Depois da originalidade e sucesso do seu romance de estreia é quase sempre difícil a um autor voltar a uma história tão poderosa e arrebatadora quanto a sua primeira. O Golfinho, o mais recente livro de Mark Haddon, autor de O Estranho Caso do Cão Morto (2003), com uma límpida tradução de Francisco Agarez e publicado pela Porto Editora, é um belo exemplo de arrebatadora e pujante prosa.
Viktor, Rudy e Maja, uma jovem mulher de beleza deslumbrante, actriz de televisão e gravidíssima, embarcam num pequeno avião. Duas horas depois, estão os três mortos e a criança que estava no ventre de Maja será a única sobrevivente desse desastre aéreo. E não, esta não é uma sinopse de todo o livro, pois ainda nem chegámos ao fim do primeiro capítulo.
A prosa de Mark Haddon é absolutamente deslumbrante e envolve-nos numa história que encanta como as de antigamente, até porque a intriga se distende numa ténue linha entre a efabulação própria das histórias de fantasia e o real. Quando a cabeça de Viktor, o piloto, acaba decepada na queda do avião e enterrada num lameiro nas proximidades, é difícil não interpretar esse evento como um castigo divino pela sua irresponsabilidade e distracção, perturbado pela beleza de Maja, que seguia consigo no avião. Ou quando Angelica, a menina com nome de contos de fadas que sobrevive, é criada pelo pai extremamente rico numa complexa e sofisticada clausura, no que hoje equivale a uma torre de marfim, sendo o pai o dragão que a guarda. Ou quando o jovem impante Darius tenta salvar Angelica, não será mera coincidência que surja num BMW série 3 branco.
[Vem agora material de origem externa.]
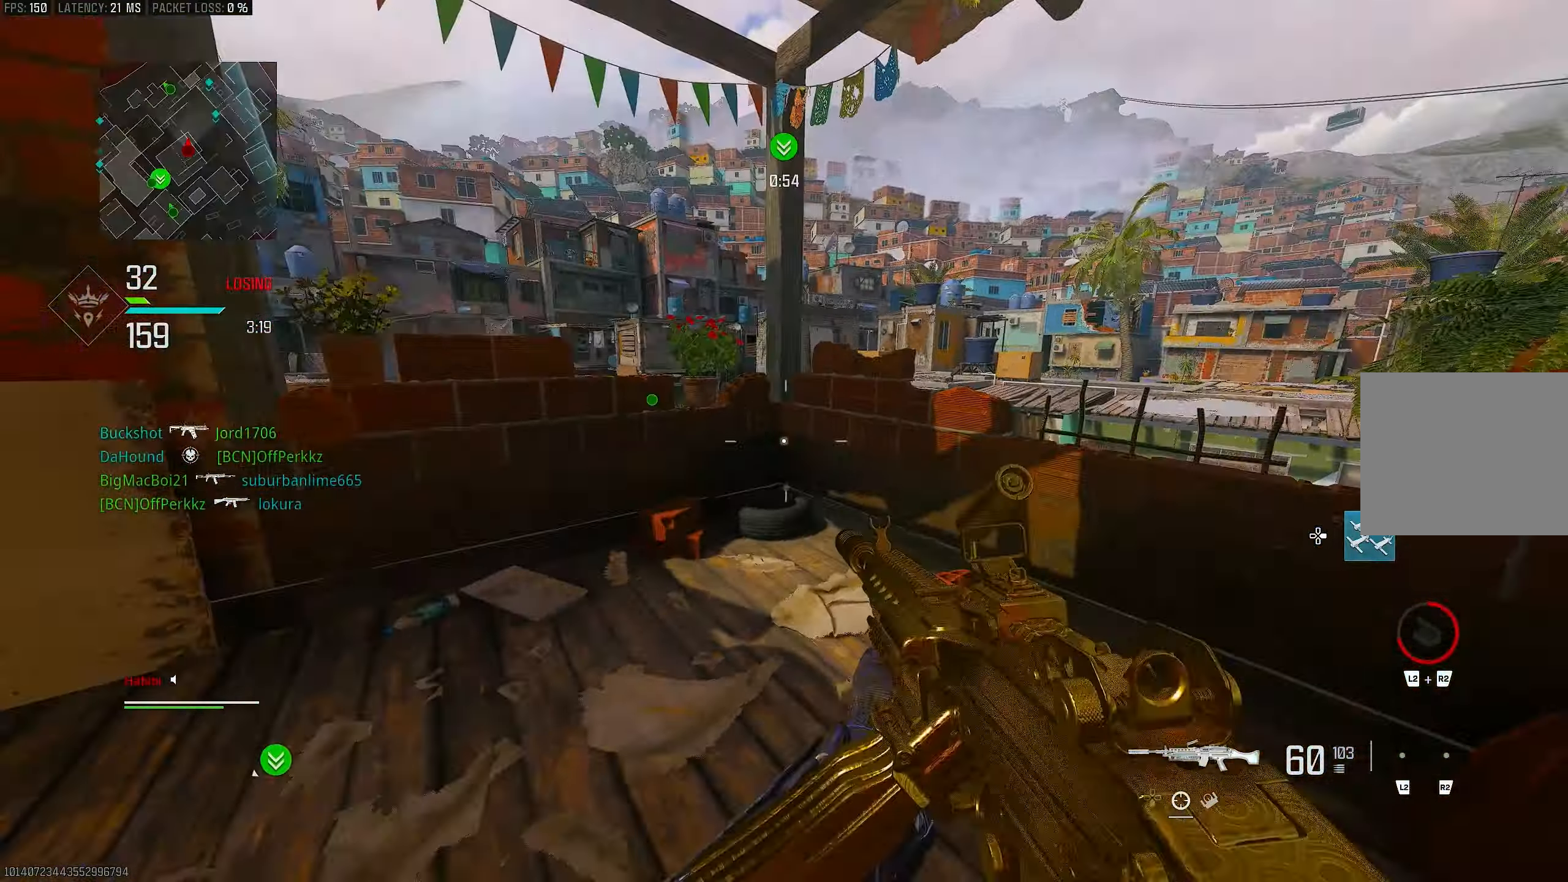
{"buttons": ["R3"], "left_stick": "right", "right_stick": "center", "events": [[67, "right_stick", "center"], [83, "L3", "up"], [117, "left_stick", "center"], [117, "right_stick", "left"], [167, "left_stick", "down-left"], [283, "R3", "down"], [317, "right_stick", "center"], [500, "left_stick", "right"]]}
Em suma, cada evento, por muito ordinário que se afigure, está sempre eivado de alguma simbologia, ou talvez seja a imaginação fértil de um leitor, estimulada por livros como este, a conferir-lhes esse sentido adicional, da mesma forma que Angelica é uma leitora ávida de mitologia. Mas a partir do terceiro capítulo, epónimo do livro, esta narrativa tira-nos por completo o tapete e leva-nos para novos mares, conforme parece dar lugar a uma outra história, em tempos míticos, com Péricles, príncipe de Tiro, a bordo do navio Golfinho, ou ainda quando nos leva, mais à frente, para a Londres dos tempos de Shakespeare.
O poder encantatório da efabulação, das possibilidades da ficção, os ecos da mitologia e o simples e velho prazer de contar e ouvir uma história tomam o leme e conduzem o leitor para águas cada vez mais profundas, onde se redescobre o prazer de ler, de ser completamente mergulhado numa história ao ponto de sairmos dela transformados. Pois, tal como cada uma destas personagens traz em si uma história (por vezes mais do que uma) – histórias que podem aliás revelar a sua verdadeira identidade –, também o leitor irá construir a sua própria história a partir deste vórtice de imaginação que comprova como as histórias mais antigas se podem renovar até ao fim dos tempos.